Data:

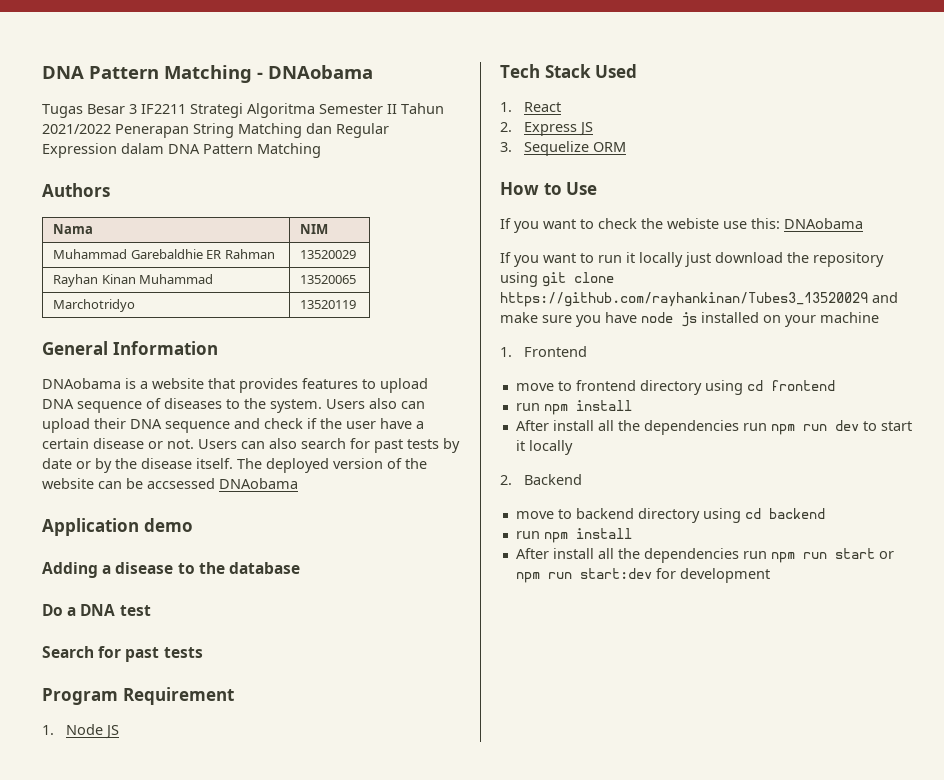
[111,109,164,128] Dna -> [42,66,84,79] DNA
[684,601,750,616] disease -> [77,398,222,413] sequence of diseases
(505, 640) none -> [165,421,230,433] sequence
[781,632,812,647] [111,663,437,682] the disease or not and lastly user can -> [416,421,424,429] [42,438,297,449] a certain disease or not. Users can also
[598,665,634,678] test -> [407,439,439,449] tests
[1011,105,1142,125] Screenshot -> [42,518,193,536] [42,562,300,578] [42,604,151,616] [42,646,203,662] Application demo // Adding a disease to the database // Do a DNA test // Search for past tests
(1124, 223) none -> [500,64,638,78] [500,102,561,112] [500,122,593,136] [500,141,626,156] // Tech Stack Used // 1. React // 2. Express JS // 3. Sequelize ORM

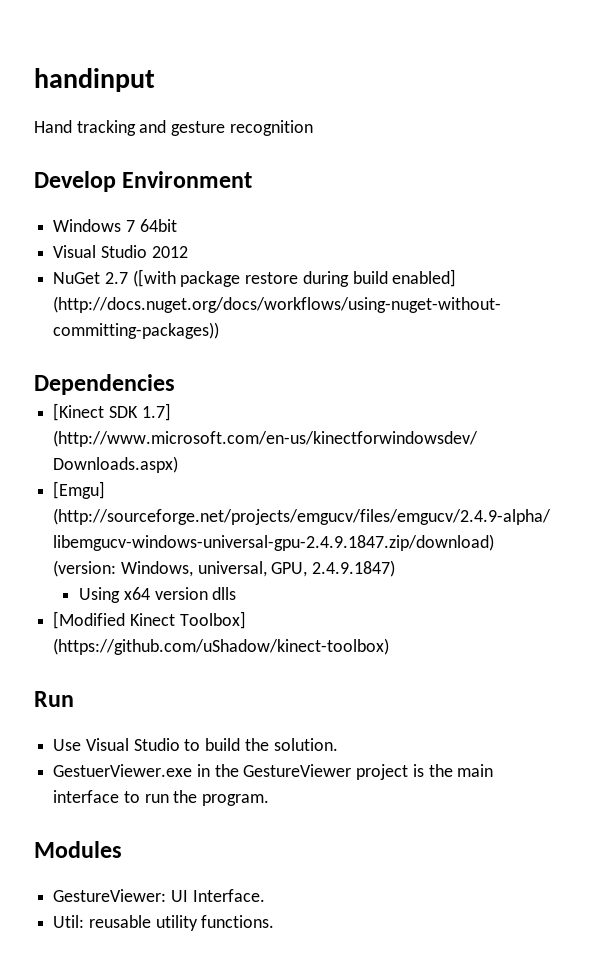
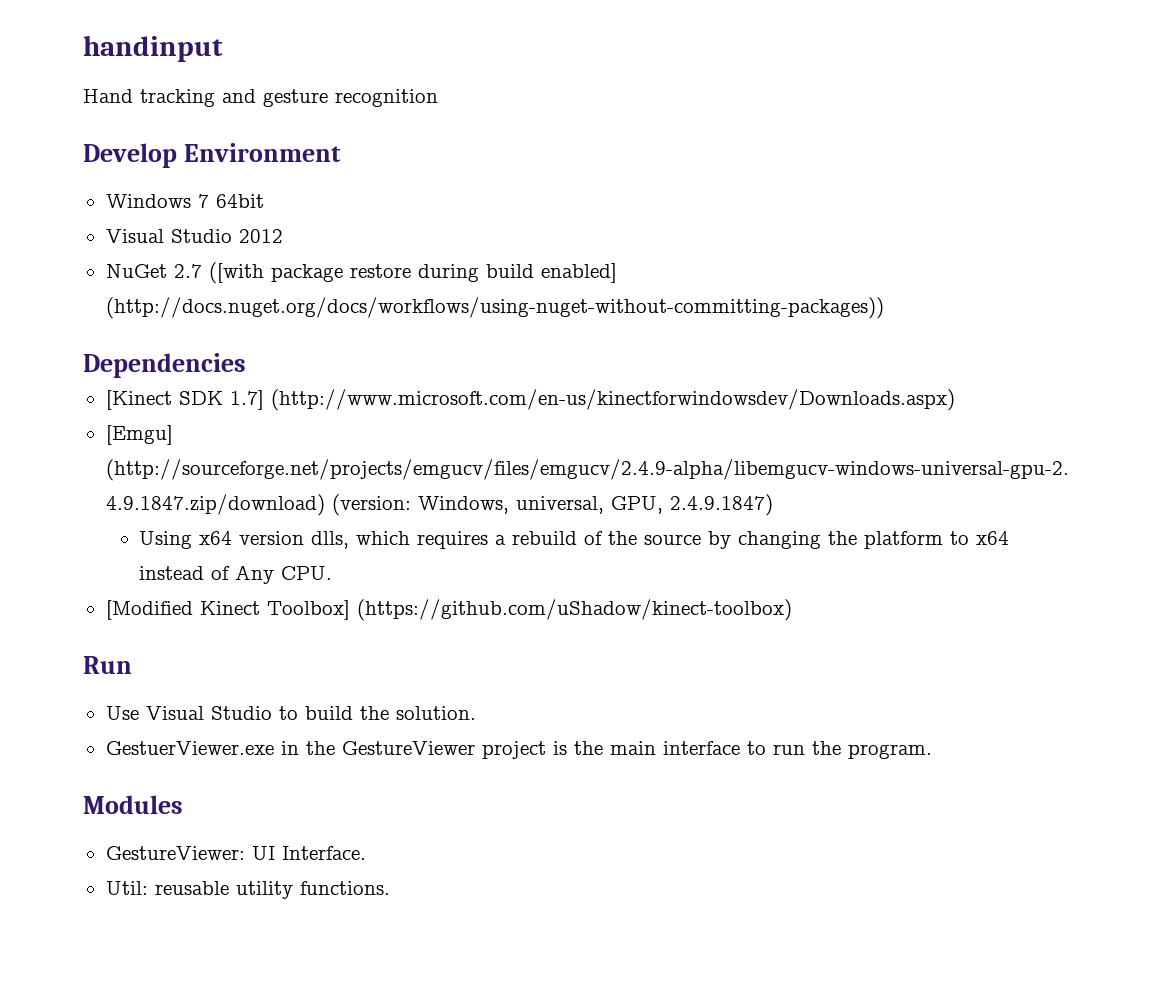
[212,587,237,600] dlls -> [311,531,1010,549] [139,565,333,584] dlls, which requires a rebuild of the source by changing the platform to x64 instead of Any CPU.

About this task:
In how many lines of the data does the word "test" appear? Respond with the number and nothing more.

Task output:
2